** Opening Supplied entries block **

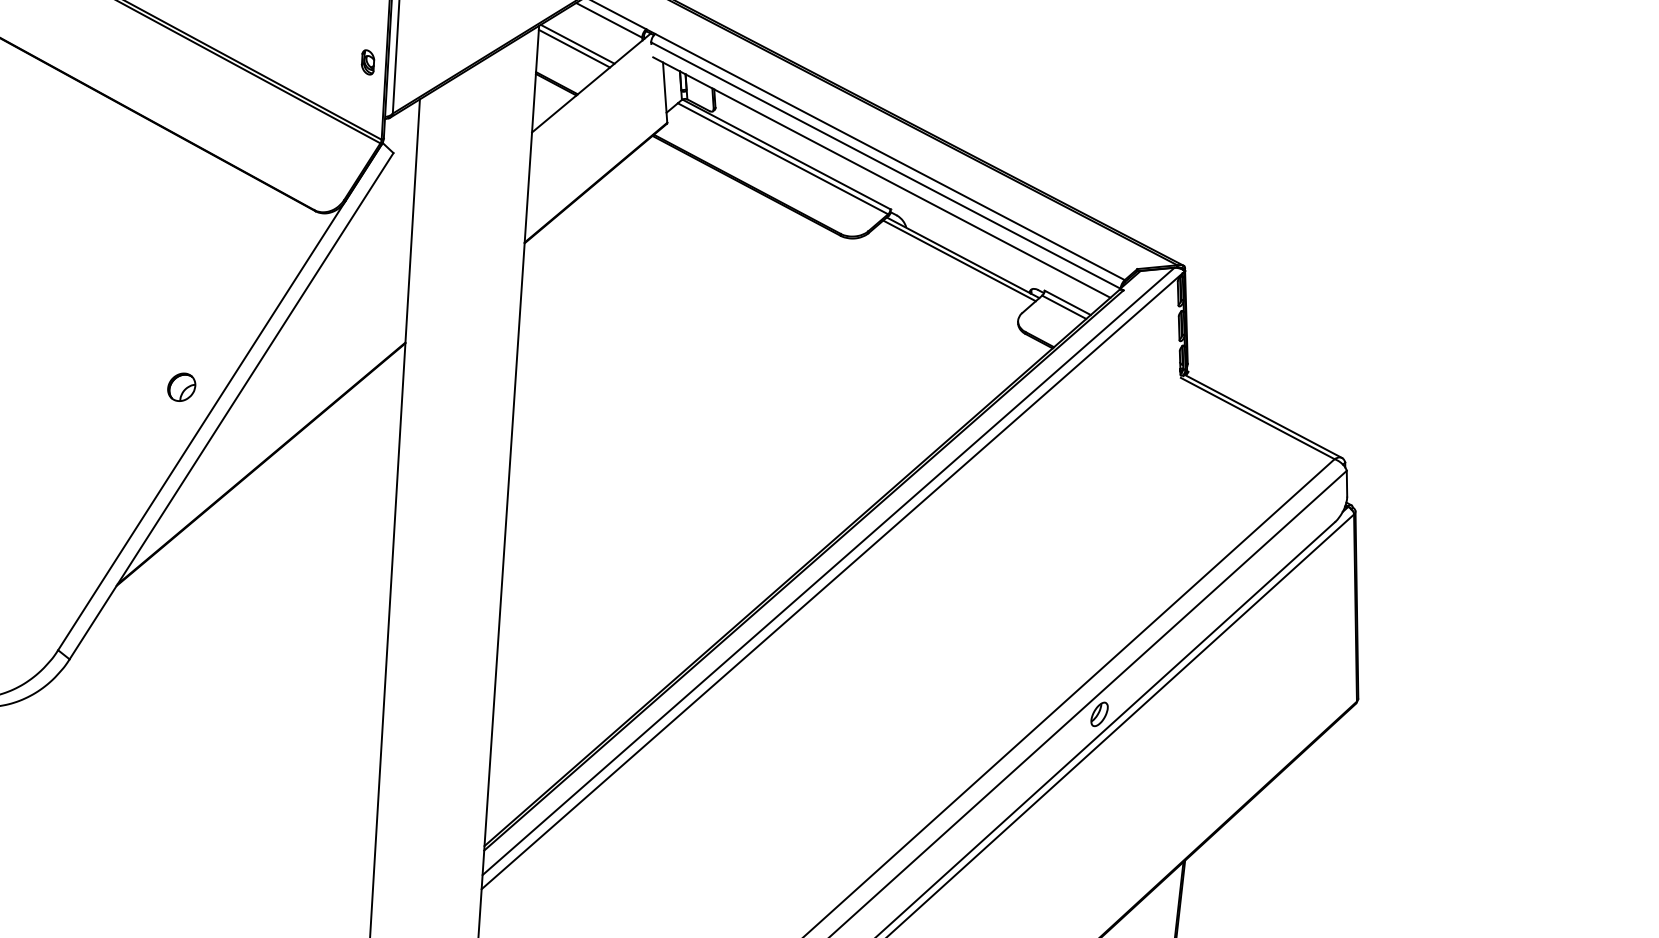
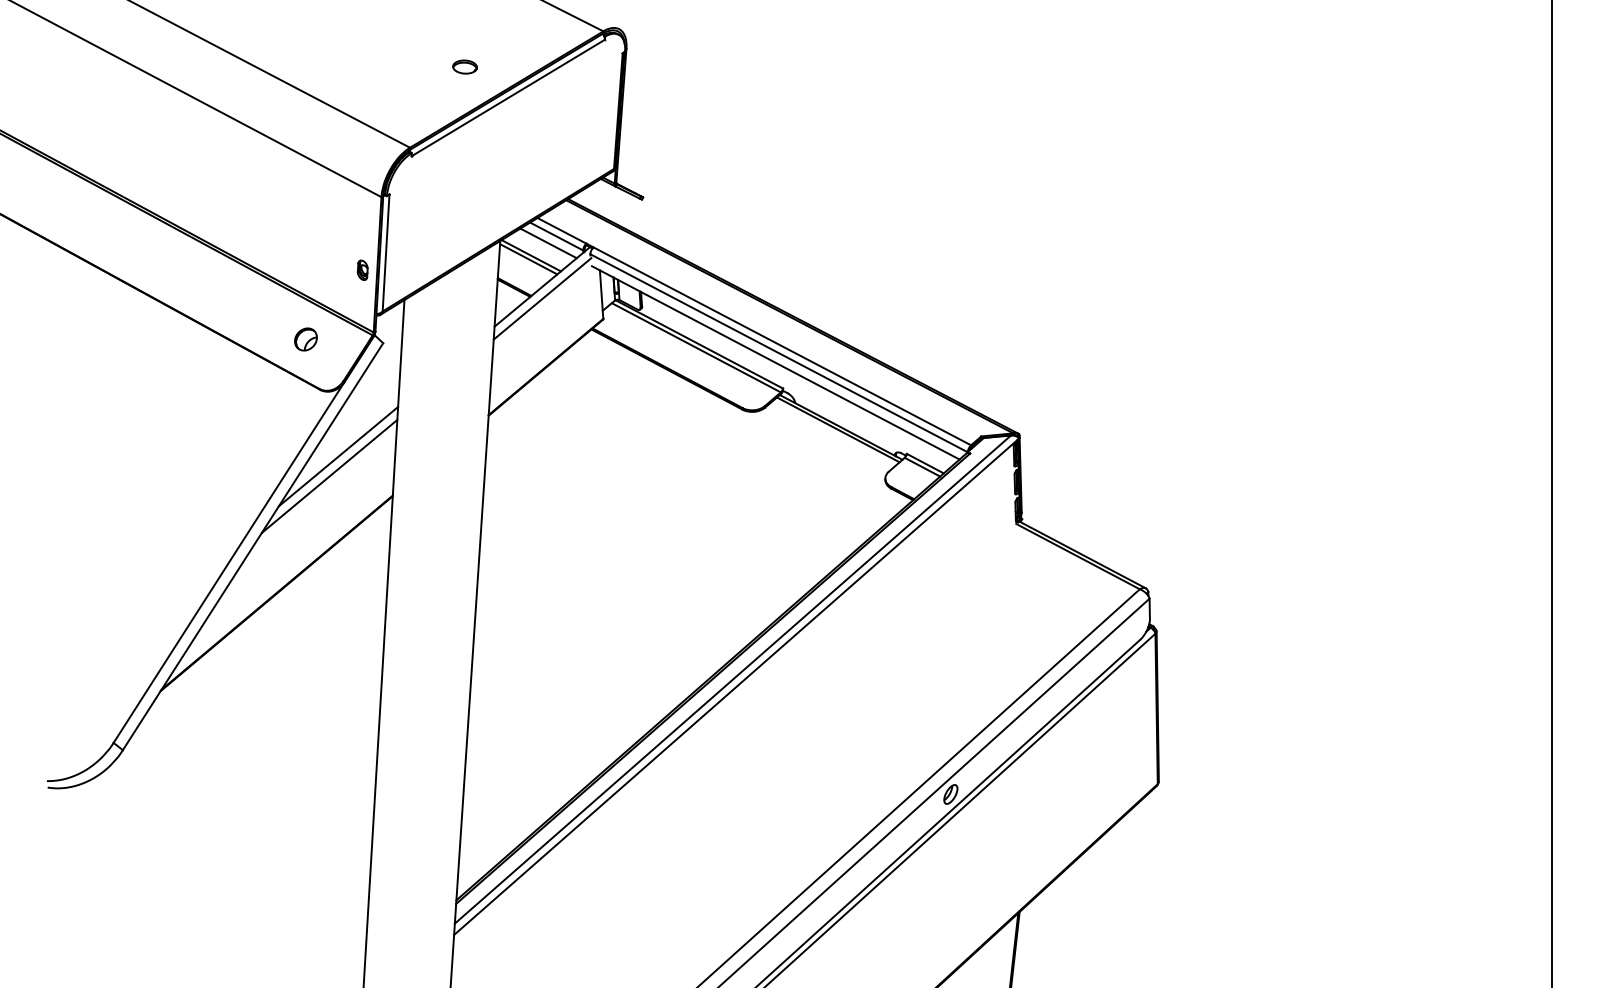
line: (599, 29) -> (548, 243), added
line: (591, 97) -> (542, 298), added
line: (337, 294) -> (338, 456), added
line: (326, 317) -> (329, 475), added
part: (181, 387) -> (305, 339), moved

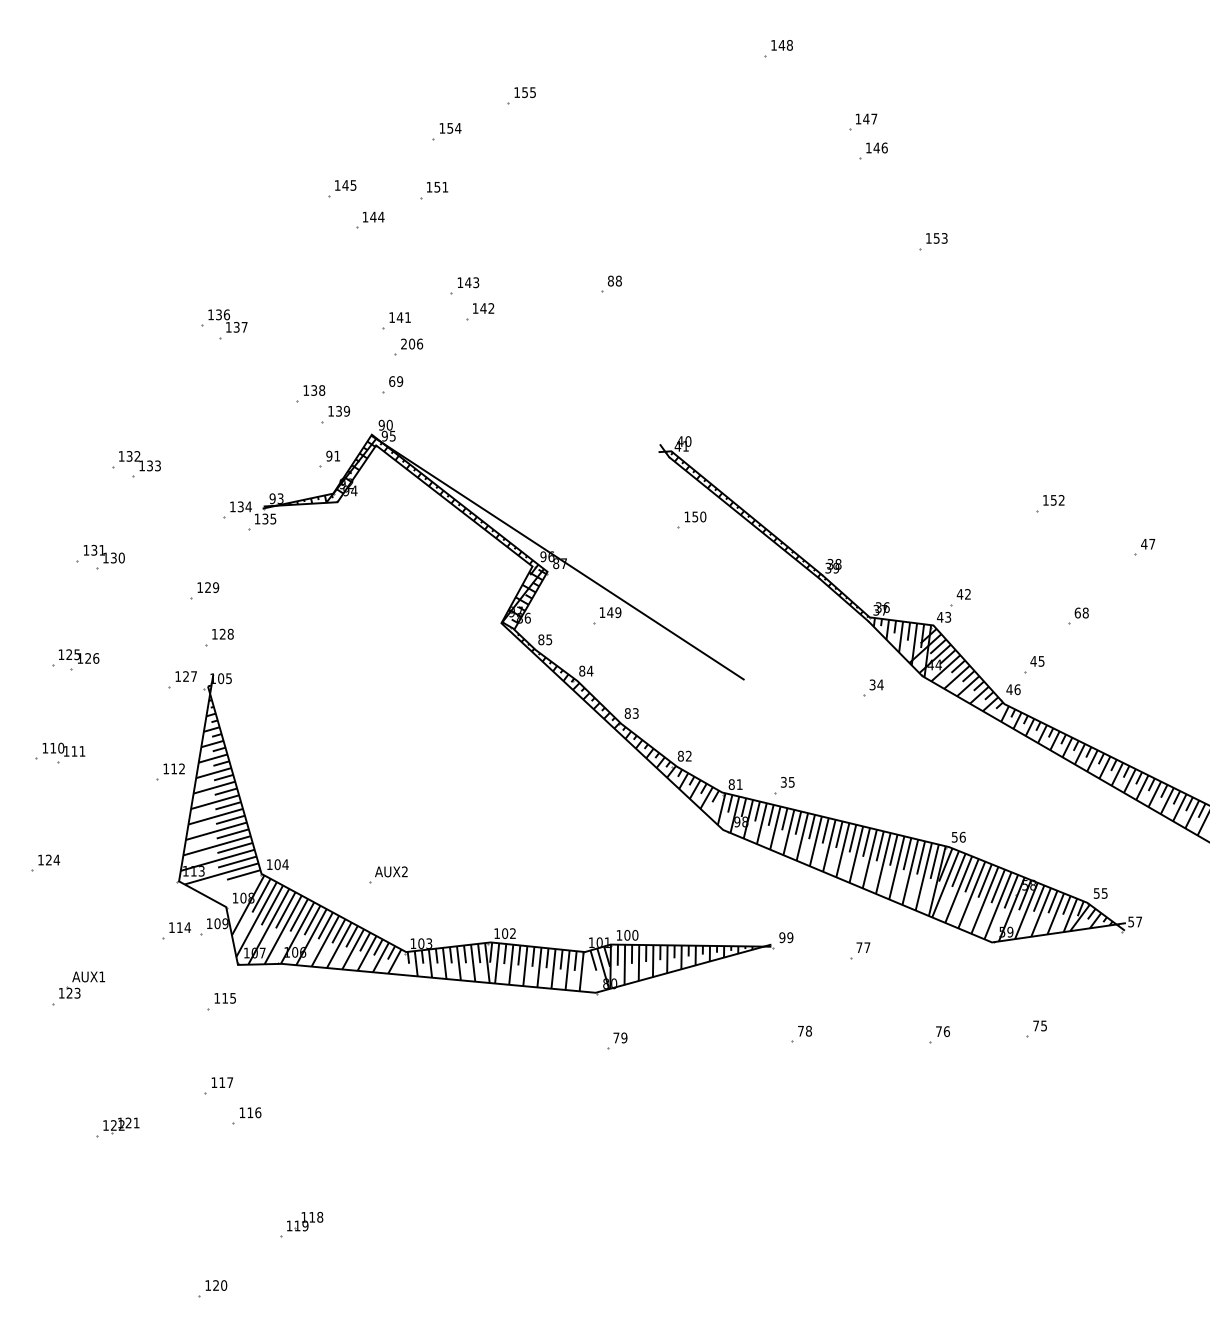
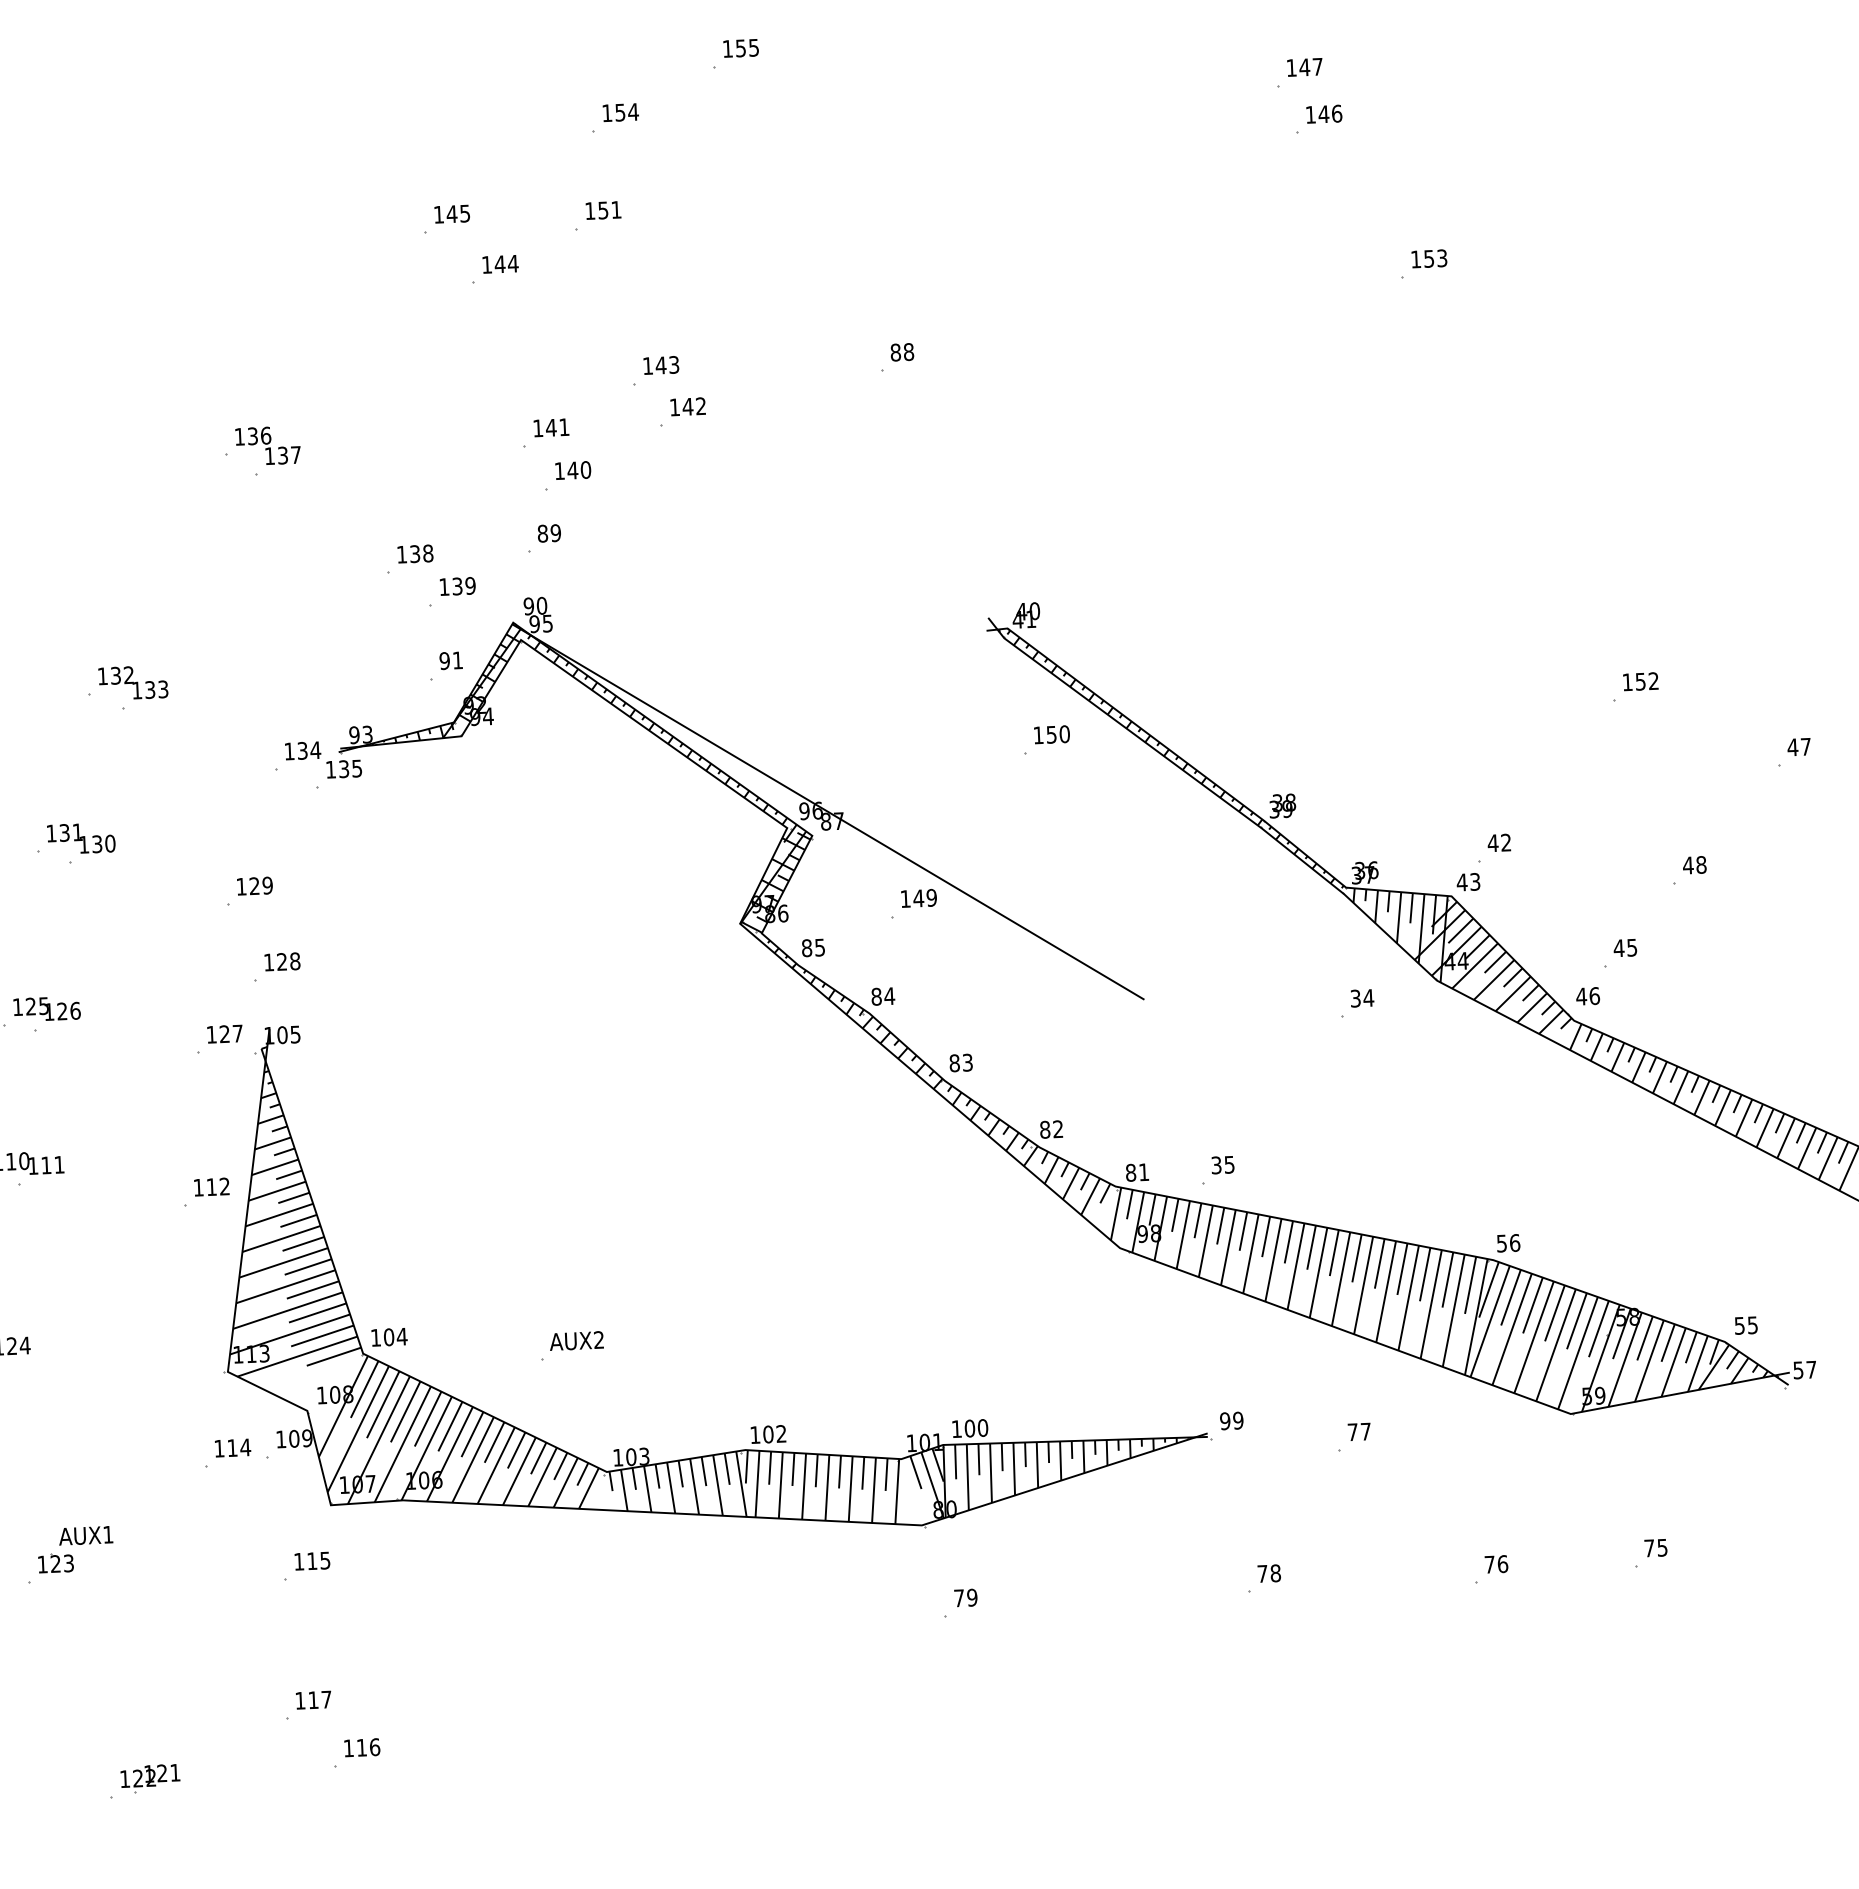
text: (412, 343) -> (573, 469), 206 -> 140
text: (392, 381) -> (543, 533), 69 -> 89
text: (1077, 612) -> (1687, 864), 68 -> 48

** Closing Supplied entries block **

About this task: Omit the pictures and write out the lines above from the one with "part: (181, 387) -> (305, 339), moved" through the last, unchanged.

Output for this task:
part: (181, 387) -> (305, 339), moved

text: (412, 343) -> (573, 469), 206 -> 140
text: (392, 381) -> (543, 533), 69 -> 89
text: (1077, 612) -> (1687, 864), 68 -> 48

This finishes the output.